Poco prima della fine del summit sull’intelligenza artificiale di Parigi, un’agenzia francese riporta una dichiarazione di Dario Amodei, il capo di Anthropic, uno dei colossi del settore. Dice Amodei: “Questo summit è stata un’occasione mancata”. Dichiarazione arrivata con un tempismo curioso perché le stesse agenzie racconteranno dopo una ventina di minuti che il mondo si era appena spaccato sulle regole da darsi sull’Intelligenza artificiale, con Usa e Gran Bretagna che si sono rifiutate di firmarlo. I primi pare indispettiti dall’uso di termini come “sostenibile” e “inclusivo”. I secondi lo hanno ritenuto contrario agli interessi nazionali britannici. Nessun accordo a Parigi. Nessuna governance globale sull’Ai. Tutto rimandato tra un anno in India e, in un’epoca in cui gli interessi nazionali hanno ripreso il sopravvento su quelli globali, difficile dire che l’esito a Nuova Delhi sarà diverso.
Cosa c’è scritto nel documento finale del summit
Il documento finale offre una fotografia piuttosto netta del perché il summit organizzato dal presidente della repubblica francese, Emmanuel Macron, sia stato un flop. La “Dichiarazione sull’Intelligenza artificiale inclusiva per le persone e sostenibile per il pianeta” non dice molto. Sottolinea principi generali, come l’accessibilità e la riduzione del divario digitale; lo sviluppo di un’Ai sicura, aperta e etica; evitare le concentrazioni di mercato; valutare gli impatti sul mercato e sul mercato del lavoro; rafforzare il coordinamento e il dialogo globale. Mentre quando si parla di azioni concrete, il discorso si fa ancora più fumoso: in progetto c’è il lancio di una piattaforma di interesse pubblico sull’AI; iniziative per l’energia sostenibile e poi per il futuro l’impegno in nuovi forum, summit, incontri, vertici.
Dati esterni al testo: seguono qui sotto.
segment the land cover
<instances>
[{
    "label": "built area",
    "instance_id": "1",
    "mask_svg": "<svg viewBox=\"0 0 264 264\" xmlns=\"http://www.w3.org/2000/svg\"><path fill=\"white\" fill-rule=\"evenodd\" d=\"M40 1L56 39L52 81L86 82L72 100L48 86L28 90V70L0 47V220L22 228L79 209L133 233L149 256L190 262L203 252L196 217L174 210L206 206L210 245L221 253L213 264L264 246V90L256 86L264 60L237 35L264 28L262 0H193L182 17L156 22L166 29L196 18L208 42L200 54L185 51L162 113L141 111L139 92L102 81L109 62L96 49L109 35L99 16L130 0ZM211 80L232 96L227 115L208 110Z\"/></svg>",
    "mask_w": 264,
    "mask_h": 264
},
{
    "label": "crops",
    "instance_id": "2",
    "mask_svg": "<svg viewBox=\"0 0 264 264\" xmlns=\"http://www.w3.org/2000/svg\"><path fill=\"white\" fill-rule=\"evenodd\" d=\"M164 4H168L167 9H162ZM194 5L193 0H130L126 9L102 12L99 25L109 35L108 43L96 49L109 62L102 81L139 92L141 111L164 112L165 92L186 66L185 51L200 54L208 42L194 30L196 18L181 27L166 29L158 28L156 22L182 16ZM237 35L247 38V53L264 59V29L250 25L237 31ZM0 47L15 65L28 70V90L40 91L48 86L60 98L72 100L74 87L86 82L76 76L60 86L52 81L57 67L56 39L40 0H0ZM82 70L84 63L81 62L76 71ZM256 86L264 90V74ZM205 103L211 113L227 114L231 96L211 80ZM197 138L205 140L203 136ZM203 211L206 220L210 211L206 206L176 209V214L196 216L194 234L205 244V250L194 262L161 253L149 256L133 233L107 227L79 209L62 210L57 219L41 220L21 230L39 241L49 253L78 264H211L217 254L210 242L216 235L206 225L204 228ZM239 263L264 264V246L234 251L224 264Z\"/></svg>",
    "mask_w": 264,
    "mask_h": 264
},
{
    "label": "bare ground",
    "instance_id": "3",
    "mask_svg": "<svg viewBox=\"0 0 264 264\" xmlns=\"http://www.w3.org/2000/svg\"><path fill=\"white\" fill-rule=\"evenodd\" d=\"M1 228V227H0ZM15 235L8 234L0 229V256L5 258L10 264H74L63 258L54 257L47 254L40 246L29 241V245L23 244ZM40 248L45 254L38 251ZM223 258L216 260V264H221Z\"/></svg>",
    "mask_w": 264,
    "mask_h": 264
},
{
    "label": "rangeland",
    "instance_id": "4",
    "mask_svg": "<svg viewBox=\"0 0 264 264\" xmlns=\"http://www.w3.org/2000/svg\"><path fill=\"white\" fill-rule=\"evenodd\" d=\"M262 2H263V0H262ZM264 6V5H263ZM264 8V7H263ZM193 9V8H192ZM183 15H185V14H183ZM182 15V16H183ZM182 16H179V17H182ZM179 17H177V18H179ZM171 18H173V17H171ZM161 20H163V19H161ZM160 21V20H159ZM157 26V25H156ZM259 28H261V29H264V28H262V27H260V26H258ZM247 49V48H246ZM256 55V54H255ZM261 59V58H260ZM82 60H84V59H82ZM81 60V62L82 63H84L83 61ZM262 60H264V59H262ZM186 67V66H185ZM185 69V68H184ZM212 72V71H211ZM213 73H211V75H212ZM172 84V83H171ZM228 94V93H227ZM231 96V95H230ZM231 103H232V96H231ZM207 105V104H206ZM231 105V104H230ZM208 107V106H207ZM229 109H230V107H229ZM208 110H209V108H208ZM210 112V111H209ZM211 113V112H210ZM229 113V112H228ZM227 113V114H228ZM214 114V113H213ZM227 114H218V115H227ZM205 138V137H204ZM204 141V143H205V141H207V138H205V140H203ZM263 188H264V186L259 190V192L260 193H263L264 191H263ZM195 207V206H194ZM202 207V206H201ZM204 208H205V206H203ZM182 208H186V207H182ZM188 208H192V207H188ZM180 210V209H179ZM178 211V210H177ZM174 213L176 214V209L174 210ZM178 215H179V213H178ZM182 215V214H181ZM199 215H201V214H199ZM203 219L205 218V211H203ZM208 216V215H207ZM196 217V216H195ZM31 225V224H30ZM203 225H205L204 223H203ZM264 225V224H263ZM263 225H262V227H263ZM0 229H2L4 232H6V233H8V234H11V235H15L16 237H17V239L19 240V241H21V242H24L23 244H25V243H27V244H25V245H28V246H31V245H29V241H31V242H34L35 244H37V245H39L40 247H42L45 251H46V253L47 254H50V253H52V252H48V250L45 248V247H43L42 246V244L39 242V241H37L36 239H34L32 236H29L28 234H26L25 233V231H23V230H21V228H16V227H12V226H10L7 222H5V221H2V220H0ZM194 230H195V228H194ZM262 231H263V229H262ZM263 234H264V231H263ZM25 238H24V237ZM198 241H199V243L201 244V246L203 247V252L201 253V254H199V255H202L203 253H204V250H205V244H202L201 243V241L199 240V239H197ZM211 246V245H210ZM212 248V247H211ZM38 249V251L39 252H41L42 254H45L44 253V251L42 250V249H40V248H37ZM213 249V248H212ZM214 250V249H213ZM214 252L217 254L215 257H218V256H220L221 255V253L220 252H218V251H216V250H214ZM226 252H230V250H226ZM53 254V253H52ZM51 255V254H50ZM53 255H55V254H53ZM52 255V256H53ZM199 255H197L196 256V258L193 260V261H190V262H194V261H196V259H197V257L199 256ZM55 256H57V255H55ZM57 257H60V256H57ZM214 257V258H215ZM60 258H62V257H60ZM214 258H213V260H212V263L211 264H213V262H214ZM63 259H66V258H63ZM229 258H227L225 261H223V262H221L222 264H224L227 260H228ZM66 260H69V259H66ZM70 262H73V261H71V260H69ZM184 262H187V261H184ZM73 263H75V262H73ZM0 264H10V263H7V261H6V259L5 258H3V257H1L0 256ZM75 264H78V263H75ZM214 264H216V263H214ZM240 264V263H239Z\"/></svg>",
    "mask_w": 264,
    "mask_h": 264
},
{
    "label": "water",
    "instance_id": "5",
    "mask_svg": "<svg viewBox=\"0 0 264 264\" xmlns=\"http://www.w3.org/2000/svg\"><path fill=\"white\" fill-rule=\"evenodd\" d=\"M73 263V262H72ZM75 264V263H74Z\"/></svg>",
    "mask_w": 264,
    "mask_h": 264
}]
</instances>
Dichiarazioni di principio. Buone intenzioni che, seppur generali e ‘inclusive’ sono riuscite a spaccare il tavolo delle trattative, cotrapponendo Usa e GB a Europa, Cina e India. È difficile leggere tra le righe del documento una idea di azione concreta: né a favore di investimenti, né per limitare i rischi dell’Ai per la stabilità globale. Ci sono parole come “inclusione”, “trasparenza” e “sostenibilità”, mentre negli Usa OpenAi, Google e Antrhopic bruciano miliardi per sviluppare modelli sempre più avanzati, stessa cosa che fa la Cina con DeepSeek e Qwen, e non si sa quanto la loro corsa verso modelli sempre più avanzati (Agi?) abbia quei termini come guardrail del loro percorso.
L’Agi arriverà prima che il mondo si dia regole per gestirne gli effetti?
E l’Intelligenza artificiale generale (Agi) sembra davvero dietro l’angolo. Due, cinque anni, hanno detto a Parigi i capi di aziende come Anthropic e Deepmind, paventando l’ipotesi che qualcosa possa finire fuori controllo. Che questa tecnologia diventi una minaccia. Un tempo brevissimo per l’arrivo di qualcosa che al momento non sappiamo nemmeno se temere, considerato il dibattito piuttosto polarizzato sul tema: alcuni esperti dicono che ci spazzerà via se non regolata; altri dicono che basterà all’occorrenza staccare la spina. In mezzo scenari non troppo entusiasmanti: impatto sul lavoro, sulle democrazie, sulle capacità cognitive degli esseri umani. Temi comunque di una certa urgenza, con una scadenza potenzialmente dietro l’angolo, ma che bisognerà aspettare ancora un anno per trattare. Chissà con che esito poi.
Una nota positiva. L’Europa è riuscita in un obiettivo affatto scontato: si è scrollata un po’ di dosso l’immagine di un continente che fa solo regole e ha dato un’immagine di sé come luogo in cui fare innovazione è possibile e c’è un piano per migliorare (i 200 miliardi di investimenti in Ai decisi dalla Commissione, o meglio l’effetto leva sperato di 50 miliardi di pubblici su 150 privati). Gli Stati Uniti ne investiranno 500. Il resto è poca roba. Macron che ha monopolizzato il summit prima con l’annuncio di investimenti da 100 miliardi, poi – raccontano le cronache – poi reiterando uno showcase di startup e aziende francesi ai capitani americani e cinesi, cercando di vendere energia nucleare all’energivora industria dell’Ai. Ancora, interessi nazionali. Sbiaditi davanti alla portata dell’argomento trattato. E alla evanescenza delle soluzioni proposte.